• [PASSAGE PROVIDED]
Prophet vs BSTS

3 January 2021

Introduction & purpose

Prophet is a forecasting procedure and R package developed by Facebook that I have used professionally and have seen colleagues using it pretty sucessfully in diverse setups.

In this post, I run a kind of benchmark with just one scenario: the MineThatData Forecasting Challenge that the authors of this blog actually won using BSTS.

BSTS and prophet are certainly different techniques (even if they have quite some in common). Anyhow this is not the point of this post; rather, since prophet is quite straight forward to use, the main question that comes to mind is actually, can a model be fit with prophet in a simpler way than with BSTS obtaining comparable results? Certainly, my guess is that BSTS as used for the challenge was far from simple for the readers of MineThatData.

Fit directly and see how lucky we get

Let’s go straight like a crazy gunman and try to fit a model with prophet with a lot of defaults and see what happens.

library(lubridate)
library(prophet)
library(readxl)
library(httr)

GET("http://minethatdata.com/MineThatData_ForecastChallenge_20170914.xlsx",
    write_disk(tf <- tempfile(fileext = ".xlsx")))

## Response [http://minethatdata.com/MineThatData_ForecastChallenge_20170914.xlsx]
##   Date: 2020-12-09 08:13
##   Status: 200
##   Content-Type: application/vnd.openxmlformats-officedocument.spreadsheetml.sheet
##   Size: 21.8 kB
## <ON DISK>  /var/folders/lm/6kvyzp5d3ds_20dxw939n5hw0000gp/T//RtmphKlisw/file585b45bf51fa.xlsx

sales <- read_excel(tf, sheet=1,
                    col_names=TRUE, col_types=rep("numeric", 17))

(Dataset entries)
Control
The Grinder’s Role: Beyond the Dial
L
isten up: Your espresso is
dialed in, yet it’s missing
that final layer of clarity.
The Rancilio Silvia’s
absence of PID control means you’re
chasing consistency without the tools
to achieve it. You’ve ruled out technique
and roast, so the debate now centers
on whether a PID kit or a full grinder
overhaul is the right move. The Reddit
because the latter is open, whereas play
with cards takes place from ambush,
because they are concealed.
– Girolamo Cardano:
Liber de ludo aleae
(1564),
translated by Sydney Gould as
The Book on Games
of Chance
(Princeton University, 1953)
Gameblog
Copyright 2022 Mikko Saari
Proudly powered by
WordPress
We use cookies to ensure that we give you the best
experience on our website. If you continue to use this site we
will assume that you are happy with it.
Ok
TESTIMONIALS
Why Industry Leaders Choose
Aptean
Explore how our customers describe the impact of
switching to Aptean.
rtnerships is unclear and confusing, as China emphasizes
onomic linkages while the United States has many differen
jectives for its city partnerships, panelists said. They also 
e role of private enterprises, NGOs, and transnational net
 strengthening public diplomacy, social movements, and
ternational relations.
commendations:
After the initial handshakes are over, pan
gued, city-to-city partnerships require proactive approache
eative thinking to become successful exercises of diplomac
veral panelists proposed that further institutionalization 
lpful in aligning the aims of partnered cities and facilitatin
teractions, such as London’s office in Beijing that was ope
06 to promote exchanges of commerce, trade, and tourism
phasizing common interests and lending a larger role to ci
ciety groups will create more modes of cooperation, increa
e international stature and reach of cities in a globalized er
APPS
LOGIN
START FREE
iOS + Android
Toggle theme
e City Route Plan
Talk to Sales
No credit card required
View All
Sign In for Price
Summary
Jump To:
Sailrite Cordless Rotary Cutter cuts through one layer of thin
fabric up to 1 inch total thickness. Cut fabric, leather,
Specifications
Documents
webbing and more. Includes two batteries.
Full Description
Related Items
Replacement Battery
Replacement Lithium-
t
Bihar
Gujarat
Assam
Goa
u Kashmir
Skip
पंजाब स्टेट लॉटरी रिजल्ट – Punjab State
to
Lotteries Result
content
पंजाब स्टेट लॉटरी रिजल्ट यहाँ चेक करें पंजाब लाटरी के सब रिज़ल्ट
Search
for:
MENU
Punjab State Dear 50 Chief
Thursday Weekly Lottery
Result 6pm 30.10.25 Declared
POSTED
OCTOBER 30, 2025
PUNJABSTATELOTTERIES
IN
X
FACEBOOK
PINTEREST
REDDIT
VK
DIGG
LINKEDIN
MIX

• [ACTIVITY] From the Prophet vs BSTS post, reproduce verbatim the passage starting at "BSTS and prophet" and ending at "library(httr)".

• [RESULT OF THIS TASK]
BSTS and prophet are certainly different techniques (even if they have quite some in common). Anyhow this is not the point of this post; rather, since prophet is quite straight forward to use, the main question that comes to mind is actually, can a model be fit with prophet in a simpler way than with BSTS obtaining comparable results? Certainly, my guess is that BSTS as used for the challenge was far from simple for the readers of MineThatData.

Fit directly and see how lucky we get

Let’s go straight like a crazy gunman and try to fit a model with prophet with a lot of defaults and see what happens.

library(lubridate)
library(prophet)
library(readxl)
library(httr)